Cardi B, Warner Music, and Others Face Copyright Infringement Lawsuit Over ‘Enough (Miami)’
Two Texas-based plaintiffs just recently fired off the allegations, naming as defendants the mentioned Cardi B and WMG as well as Atlantic Records, “Enough (Miami)” producers OG Parker and DJ SwanQo, and Celebrity Booking Agency. Overall, the to-the-point complaint, contrasting so many others, doesn’t dive into an all-encompassing comparison of the appropriate efforts’ technical characteristics or a convoluted description of how exactly the defendants may have had access to the allegedly infringed composition. Instead, the legal text notes that this allegedly infringed work, written by plaintiffs Joshua Fraustro and Miguel Aguilar in 2021, has been made available via platforms including Spotify. Furthermore, the song in question, “Greasy Frybread,” was recorded by one Sten Joddi, released via Tattoo Muzik Group Studios, and synced in FX’s Reservation Dogs.
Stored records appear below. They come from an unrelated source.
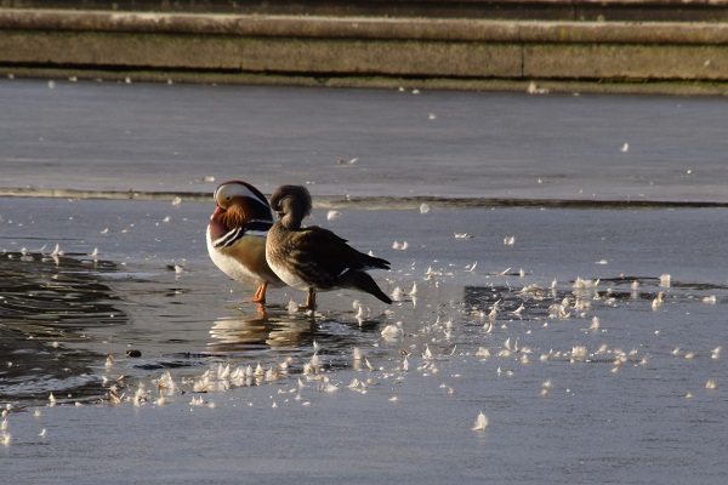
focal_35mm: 450
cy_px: 242
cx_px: 364
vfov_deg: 3.1
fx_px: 9099
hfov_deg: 4.6
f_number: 22
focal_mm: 300
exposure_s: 1/60
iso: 250
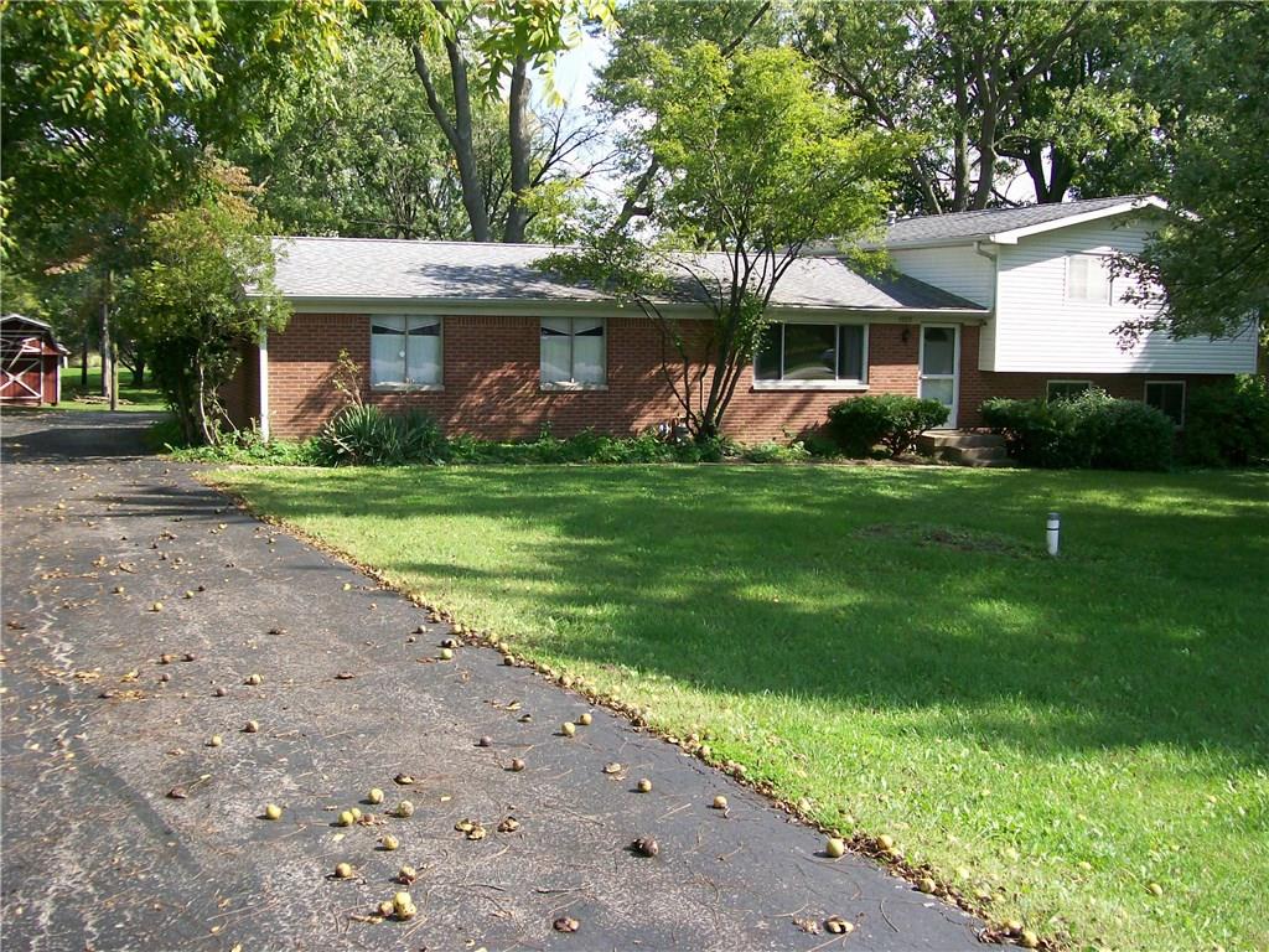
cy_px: 476
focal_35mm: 36
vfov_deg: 39.7
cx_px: 634
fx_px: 1320
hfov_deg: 51.4
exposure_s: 1/637
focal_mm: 6
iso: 80
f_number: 2.7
The series featured “Greasy Frybread” in season one’s fourth episode, according to FX’s website. The television network isn’t a party to the suit. “Defendant Cardi B, along with other Defendants, has used the song in her new album without permission,” the 10-page document indicates of the alleged infringement. Beyond that concise description of the actual alleged infringement, the suit provides a detailed account of the plaintiffs’ sought relief. Alleging vicarious and contributory infringement, unfair competition, and misappropriation, the complaint is seeking temporary and then permanent injunctions as well as a temporary restraining order “to prevent further distribution and public performance of” Cardi B’s “Enough (Miami).” Plus, Cardi B, Warner Music, and the additional defendants should be made to cough up damages, attorneys’ fees, and more, according to the plaintiffs.